Perhaps the most interesting feature of this project is the new Dolby Atmos sound mix, which is markedly different from any previous version of the film. It’s a very active mix with both big and subtle moments that create a much denser and more layered environment than before. The dialogue seems to have been mixed in to have a richer bottom end, making what sometimes sounded a bit gritty now sound much fuller. Each environment is more sonically active. The Enterprise is packed with lots of different sounds that really make you feel like you’re on a spaceship, and V’Ger itself has a lot more of an aural presence and feels more menacing and mysterious.

The team’s discovery of the original ADR (Automated Dialogue Replacement) tapes gave them the ability to use them in fun and sometimes surprising ways. There was a lot of material that was recorded and never used and some of it is applied here in a way that makes the film world feel much bigger and more alive.

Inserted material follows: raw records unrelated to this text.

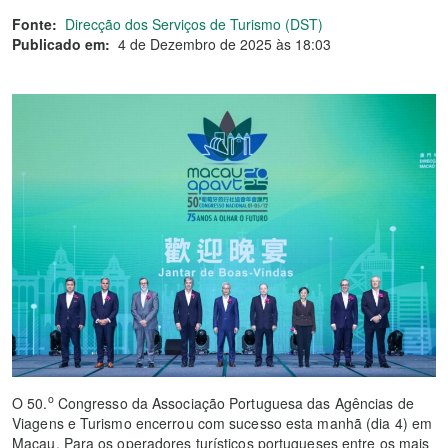
Fonte:
Direcção dos Serviços de Turismo (DST)
Publicado em:
4 de Dezembro de 2025 às 18:03
o
O 50.
Congresso da Associação Portuguesa das Agências de
Viagens e Turismo encerrou com sucesso esta manhã (dia 4) em
Macau. Para os operadores turísticos portugueses entre os mais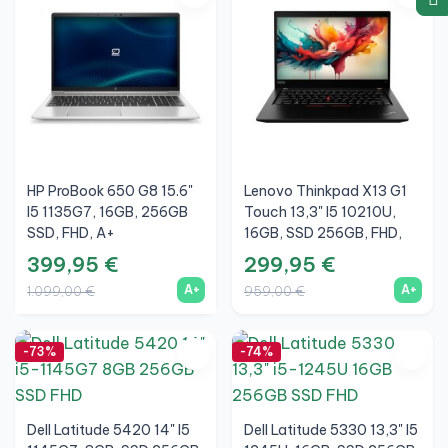
HP ProBook 650 G8 15.6"
Lenovo Thinkpad X13 G1
I5 1135G7, 16GB, 256GB
Touch 13,3" I5 10210U,
SSD, FHD, A+
16GB, SSD 256GB, FHD,
A+
399,95 €
299,95 €
A+
A+
1.099,00 €
959,00 €
-73%
-74%
Dell Latitude 5420 14" I5
Dell Latitude 5330 13,3" I5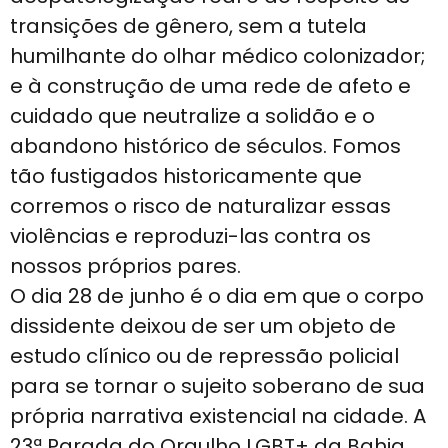
transições de gênero, sem a tutela
humilhante do olhar médico colonizador;
e à construção de uma rede de afeto e
cuidado que neutralize a solidão e o
abandono histórico de séculos. Fomos
tão fustigados historicamente que
corremos o risco de naturalizar essas
violências e reproduzi-las contra os
nossos próprios pares.
O dia 28 de junho é o dia em que o corpo
dissidente deixou de ser um objeto de
estudo clínico ou de repressão policial
para se tornar o sujeito soberano de sua
própria narrativa existencial na cidade. A
23ª Parada do Orgulho LGBT+ da Bahia,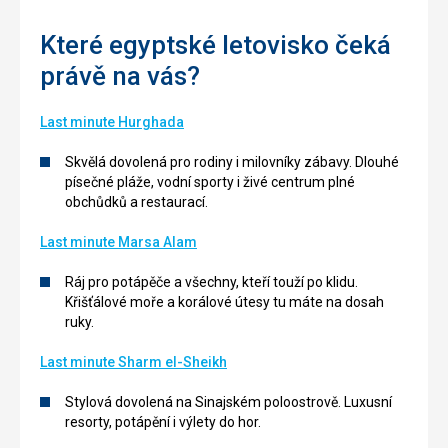
Které egyptské letovisko čeká
právě na vás?
Last minute Hurghada
Skvělá dovolená pro rodiny i milovníky zábavy. Dlouhé
písečné pláže, vodní sporty i živé centrum plné
obchůdků a restaurací.
Last minute
Marsa Alam
Ráj pro potápěče a všechny, kteří touží po klidu.
Křišťálové moře a korálové útesy tu máte na dosah
ruky.
Last minute Sharm el-Sheikh
Stylová dovolená na Sinajském poloostrově. Luxusní
resorty, potápění i výlety do hor.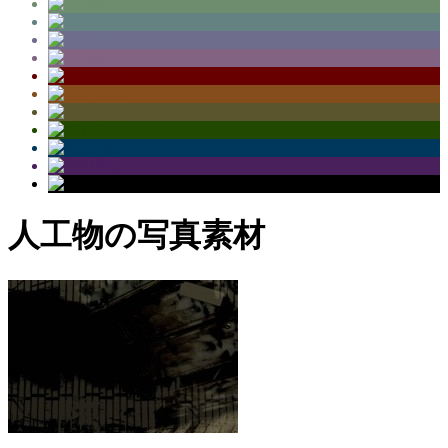
人工物の写真素材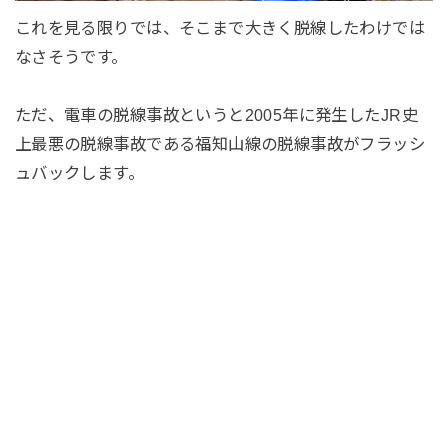
これを見る限りでは、そこまで大きく脱線したわけでは
なさそうです。
ただ、電車の脱線事故というと2005年に発生したJR史
上最悪の脱線事故である福知山線の脱線事故がフラッシ
ュバックします。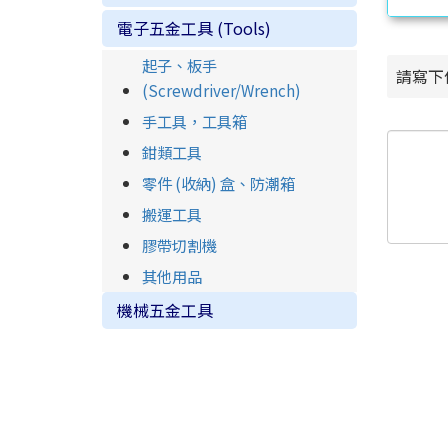
電子五金工具 (Tools)
起子、板手
請寫下
(Screwdriver/Wrench)
手工具，工具箱
鉗類工具
零件 (收納) 盒、防潮箱
搬運工具
膠帶切割機
其他用品
機械五金工具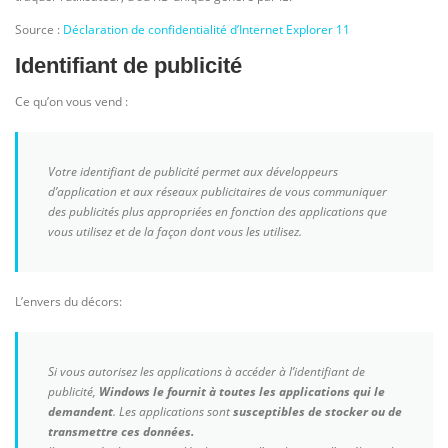
Source :
Déclaration de confidentialité d’Internet Explorer 11
Identifiant de publicité
Ce qu’on vous vend :
Votre identifiant de publicité permet aux développeurs
d’application et aux réseaux publicitaires de vous communiquer
des publicités plus appropriées en fonction des applications que
vous utilisez et de la façon dont vous les utilisez.
L’envers du décors:
Si vous autorisez les applications à accéder à l’identifiant de
publicité,
Windows le fournit à toutes les applications qui le
demandent
. Les applications sont
susceptibles de stocker ou de
transmettre ces données.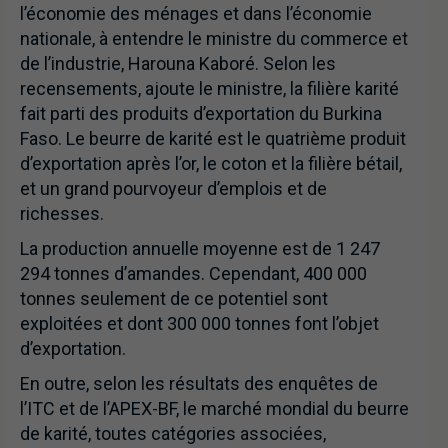
l’économie des ménages et dans l’économie
nationale, à entendre le ministre du commerce et
de l’industrie, Harouna Kaboré. Selon les
recensements, ajoute le ministre, la filière karité
fait parti des produits d’exportation du Burkina
Faso. Le beurre de karité est le quatrième produit
d’exportation après l’or, le coton et la filière bétail,
et un grand pourvoyeur d’emplois et de
richesses.
La production annuelle moyenne est de 1 247
294 tonnes d’amandes. Cependant, 400 000
tonnes seulement de ce potentiel sont
exploitées et dont 300 000 tonnes font l’objet
d’exportation.
En outre, selon les résultats des enquêtes de
l’ITC et de l’APEX-BF, le marché mondial du beurre
de karité, toutes catégories associées,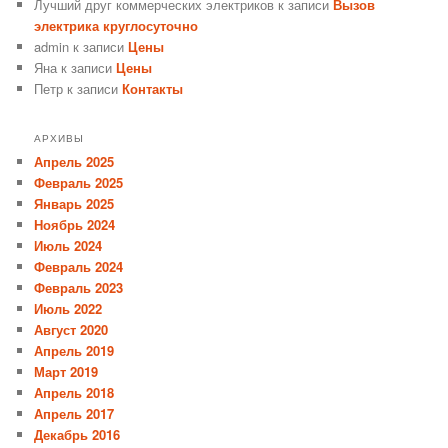
Лучший друг коммерческих электриков
к записи
Вызов
электрика круглосуточно
admin
к записи
Цены
Яна
к записи
Цены
Петр
к записи
Контакты
АРХИВЫ
Апрель 2025
Февраль 2025
Январь 2025
Ноябрь 2024
Июль 2024
Февраль 2024
Февраль 2023
Июль 2022
Август 2020
Апрель 2019
Март 2019
Апрель 2018
Апрель 2017
Декабрь 2016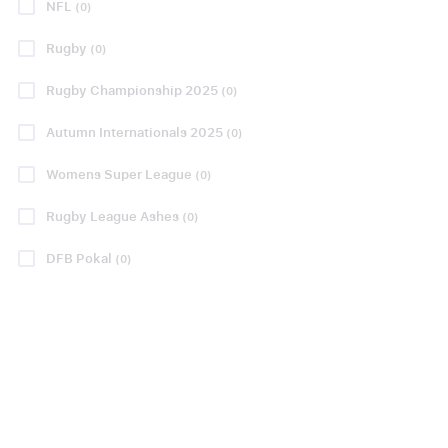
kr1615
kr969
NFL
(0)
PP FRA
PP FRA
kr1838
Rugby
kr1331
(0)
Rugby Championship 2025
(0)
Se pakker
Se pakker
Autumn Internationals 2025
(0)
SERIE A
PREMIER LEAGUE
Womens Super League
(0)
Rugby League Ashes
(0)
DFB Pokal
(0)
Bologna FC -
Fulham FC -
Lazio Roma
Chelsea FC
mandag 24 aug.
18:30
mandag 24 aug.
20:00
BEKRÆFTET DATO
BEKRÆFTET DATO
Stadio Renato Dall'Ara,
Craven Cottage, London
Bologna
Kun få billetter
tilbage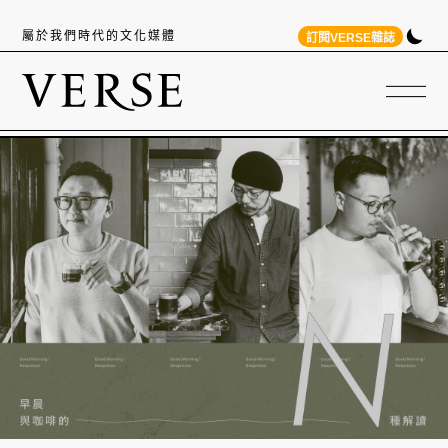
屬於我們時代的文化媒體
訂閱VERSE雜誌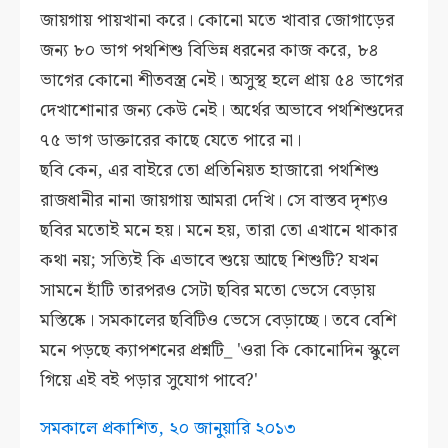
জায়গায় পায়খানা করে। কোনো মতে খাবার জোগাড়ের
জন্য ৮০ ভাগ পথশিশু বিভিন্ন ধরনের কাজ করে, ৮৪
ভাগের কোনো শীতবস্ত্র নেই। অসুস্থ হলে প্রায় ৫৪ ভাগের
দেখাশোনার জন্য কেউ নেই। অর্থের অভাবে পথশিশুদের
৭৫ ভাগ ডাক্তারের কাছে যেতে পারে না।
ছবি কেন, এর বাইরে তো প্রতিনিয়ত হাজারো পথশিশু
রাজধানীর নানা জায়গায় আমরা দেখি। সে বাস্তব দৃশ্যও
ছবির মতোই মনে হয়। মনে হয়, তারা তো এখানে থাকার
কথা নয়; সত্যিই কি এভাবে শুয়ে আছে শিশুটি? যখন
সামনে হাঁটি তারপরও সেটা ছবির মতো ভেসে বেড়ায়
মস্তিষ্কে। সমকালের ছবিটিও ভেসে বেড়াচ্ছে। তবে বেশি
মনে পড়ছে ক্যাপশনের প্রশ্নটি_ 'ওরা কি কোনোদিন স্কুলে
গিয়ে এই বই পড়ার সুযোগ পাবে?'
সমকালে প্রকাশিত, ২০ জানুয়ারি ২০১৩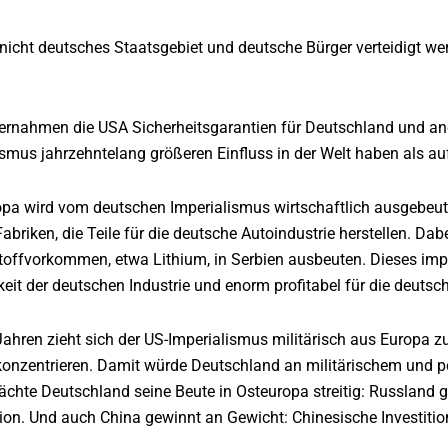
 nicht deutsches Staatsgebiet und deutsche Bürger verteidigt we
bernahmen die USA Sicherheitsgarantien für Deutschland und a
smus jahrzehntelang größeren Einfluss in der Welt haben als auf s
pa wird vom deutschen Imperialismus wirtschaftlich ausgebeut
abriken, die Teile für die deutsche Autoindustrie herstellen. Dab
ffvorkommen, etwa Lithium, in Serbien ausbeuten. Dieses imperi
it der deutschen Industrie und enorm profitabel für die deutsch
Jahren zieht sich der US-Imperialismus militärisch aus Europa
konzentrieren. Damit würde Deutschland an militärischem und po
ächte Deutschland seine Beute in Osteuropa streitig: Russland 
gion. Und auch China gewinnt an Gewicht: Chinesische Investiti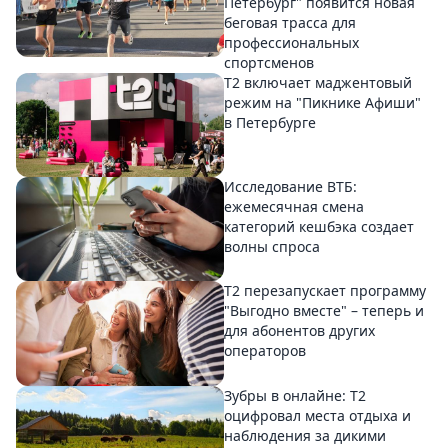
Петербург" появится новая
беговая трасса для
профессиональных
спортсменов
Т2 включает маджентовый
режим на "Пикнике Афиши"
в Петербурге
Исследование ВТБ:
ежемесячная смена
категорий кешбэка создает
волны спроса
Т2 перезапускает программу
"Выгодно вместе" – теперь и
для абонентов других
операторов
Зубры в онлайне: Т2
оцифровал места отдыха и
наблюдения за дикими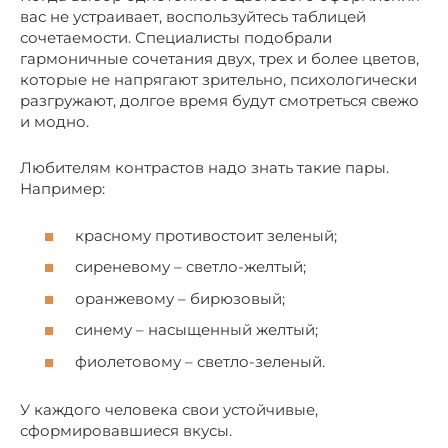
вас не устраивает, воспользуйтесь таблицей
сочетаемости. Специалисты подобрали
гармоничные сочетания двух, трех и более цветов,
которые не напрягают зрительно, психологически
разгружают, долгое время будут смотреться свежо
и модно.
Любителям контрастов надо знать такие пары.
Например:
красному противостоит зеленый;
сиреневому – светло-желтый;
оранжевому – бирюзовый;
синему – насыщенный желтый;
фиолетовому – светло-зеленый.
У каждого человека свои устойчивые,
сформировавшиеся вкусы.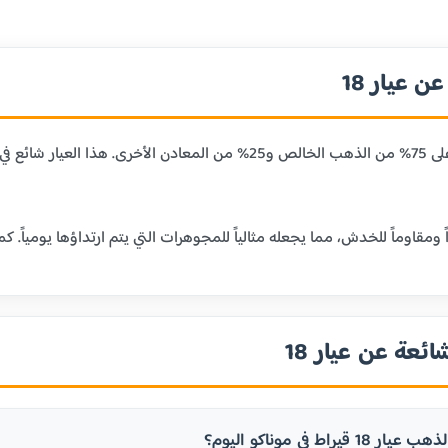
 عيار 18
عيار 18 قيراط يحتوي على 75% من الذهب الخالص و25% من المعا
ائعة عن عيار 18
يراط في موناكو اليوم؟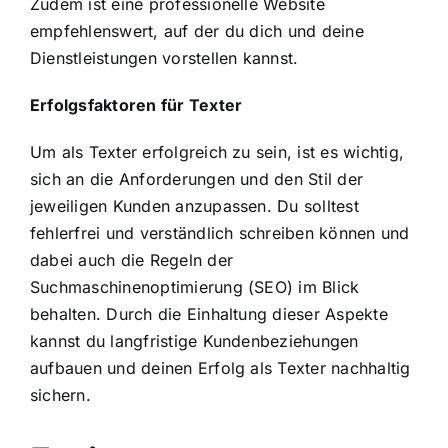
Zudem ist eine professionelle Website
empfehlenswert, auf der du dich und deine
Dienstleistungen vorstellen kannst.
Erfolgsfaktoren für Texter
Um als Texter erfolgreich zu sein, ist es wichtig,
sich an die Anforderungen und den Stil der
jeweiligen Kunden anzupassen. Du solltest
fehlerfrei und verständlich schreiben können und
dabei auch die Regeln der
Suchmaschinenoptimierung (SEO) im Blick
behalten. Durch die Einhaltung dieser Aspekte
kannst du langfristige Kundenbeziehungen
aufbauen und deinen Erfolg als Texter nachhaltig
sichern.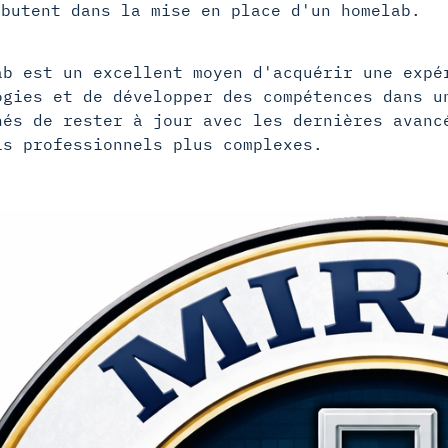
ébutent dans la mise en place d'un homelab.
ab est un excellent moyen d'acquérir une expé
ogies et de développer des compétences dans u
nés de rester à jour avec les dernières avanc
is professionnels plus complexes.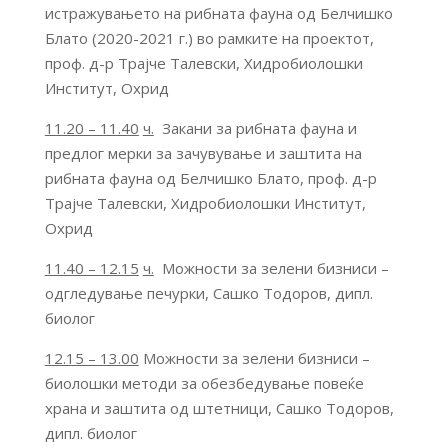
истражувањето на рибната фауна од Белчишко
Блато (2020-2021 г.) во рамките на проектот,
проф. д-р Трајче Талевски, Хидробиолошки
Институт, Охрид
11.20 – 11.40
ч.
Закани за рибната фауна и
предлог мерки за зачувување и заштита на
рибната фауна од Белчишко Блато, проф. д-р
Трајче Талевски, Хидробиолошки Институт,
Охрид
11.40 – 12.15
ч.
Можности за зелени бизниси –
одгледување печурки, Сашко Тодоров, дипл.
биолог
12.15 – 13.00
Можности за зелени бизниси –
биолошки методи за обезбедување повеќе
храна и заштита од штетници, Сашко Тодоров,
дипл. биолог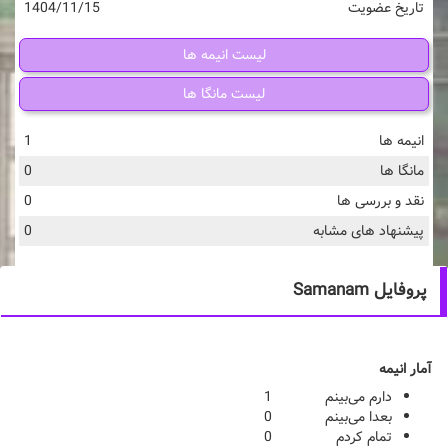
تاریخ عضویت
1404/11/15
لیست انیمه ها
لیست مانگا ها
انیمه ها
1
مانگا ها
0
نقد و بررسی ها
0
پیشنهاد های مشابه
0
پروفایل Samanam
آمار انیمه
دارم می‌بینم
1
بعدا می‌بینم
0
تمام کردم
0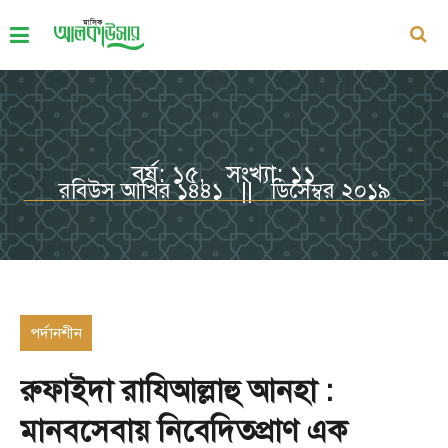
বর্ষ: ১৫, সংখ্যা: ১১
রবিউস আখির ১৪৪১ || ডিসেম্বর ২০১৯
পর্দানশীন
রুফাইদা রাযিআল্লাহু আনহা :
মানবসেবায় নিবেদিতপ্রাণ এক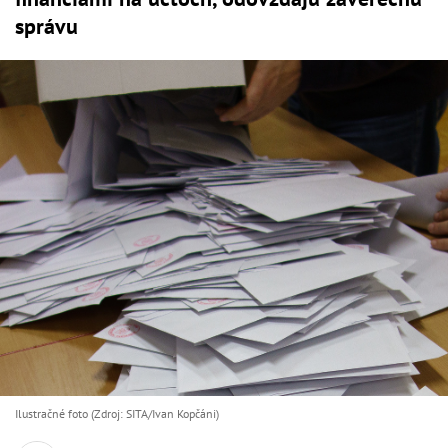
správu
Ilustračné foto (Zdroj: SITA/Ivan Kopčáni)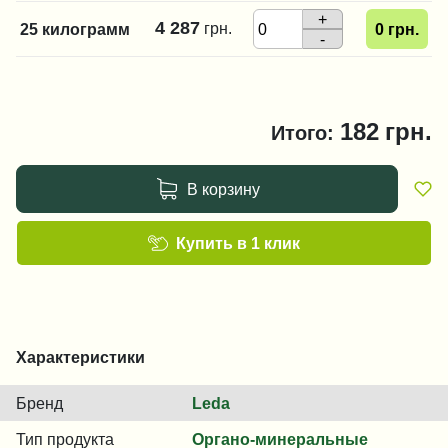
+
4 287
грн.
25 килограмм
0
грн.
-
182
грн.
Итого:
В корзину
Купить в 1 клик
Характеристики
Бренд
Leda
Тип продукта
Органо-минеральные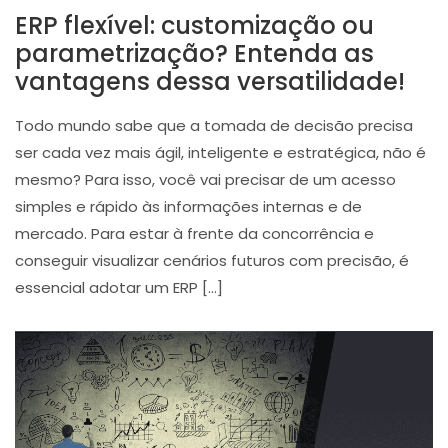
ERP flexível: customização ou
parametrização? Entenda as
vantagens dessa versatilidade!
Todo mundo sabe que a tomada de decisão precisa
ser cada vez mais ágil, inteligente e estratégica, não é
mesmo? Para isso, você vai precisar de um acesso
simples e rápido às informações internas e de
mercado. Para estar à frente da concorrência e
conseguir visualizar cenários futuros com precisão, é
essencial adotar um ERP […]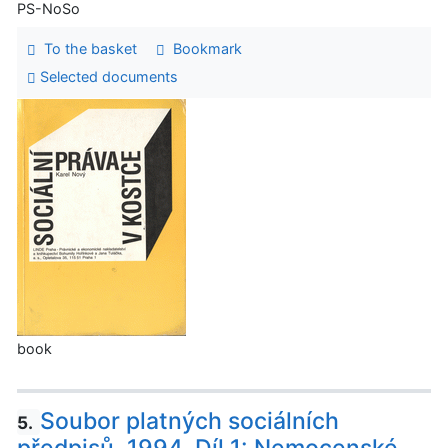
PS-NoSo
To the basket
Bookmark
Selected documents
book
Soubor platných sociálních
5.
předpisů, 1994. Díl 1: Nemocenské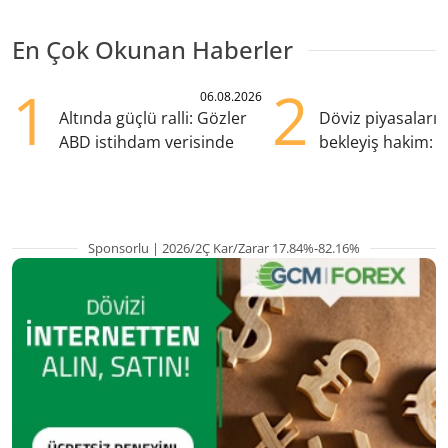
En Çok Okunan Haberler
1
2
06.08.2026
Altında güçlü ralli: Gözler
Döviz piyasaları
ABD istihdam verisinde
bekleyiş hakim: Y
pozisyondan kaçı
Sponsorlu | 2026/2Ç Kar/Zarar 17.84%-82.16%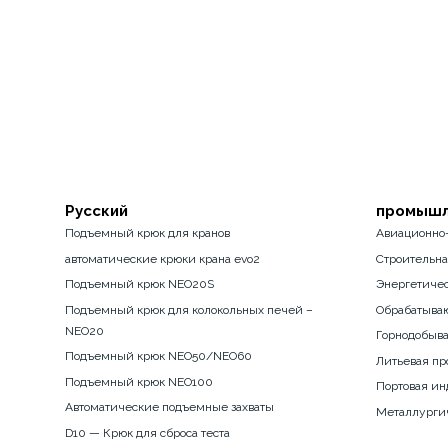
Pусский
промышл
Подъемный крюк для кранов
Авиационно
автоматические крюки крана evo2
Строительн
Подъемный крюк NEO20S
Энергетиче
Подъемный крюк для колокольных печей –
Обрабатыва
NEO20
Горнодобыв
Подъемный крюк NEO50/NEO60
Литьевая п
Подъемный крюк NEO100
Портовая ин
Автоматические подъемные захваты
Металлурги
D10 — Крюк для сброса теста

Musical lines from Jerry Goldsmith’s legendary score were remixed under the supervision of engineer/producer Bruce Botnick, a longtime colleague of Goldsmith’s who was part of the original scoring sessions in 1979. have been remixed in a way that favors a particular instrument, but overall the score remains the same and sounds better than ever.

It’s a great sound mix that really brings the film to life and matches the amazing visuals.

The new sound mix is ​​really something to hear.

The human adventure begins again

After 42 years, the movie has finally been given all the resources and time to present it in the best possible way. It incorporates all the adjustments made in the original Director’s Edition and improve them. The various changes, big and small, greatly improve the story the film is trying to tell and truly let it stand as the most epic of Star Trek feature films. Even longtime detractors might find the movie more to their liking now. For fans of this film, well, there is no comparison. This is the final version of Star Trek: The Movie.

Looking at the new ‘Director’s Edition’ only makes sense.

Available now

The film is now available on the Paramount+ streaming service in the United States. And in May, you can see it on the big screen for 3 days in theaters across the United States with Fathom Events. Blu-ray and digital versions of the film will arrive in September from Paramount Home Video. International availability has not yet been announced.

More soon

TrekMovie will be taking a closer look at the many changes to the film in the coming days and will be looking for an in-depth discussion of our Pod Shuttle podcast soon.


Find more information about TMP-DE and other Star Trek home and streaming media at TrekMovie.com.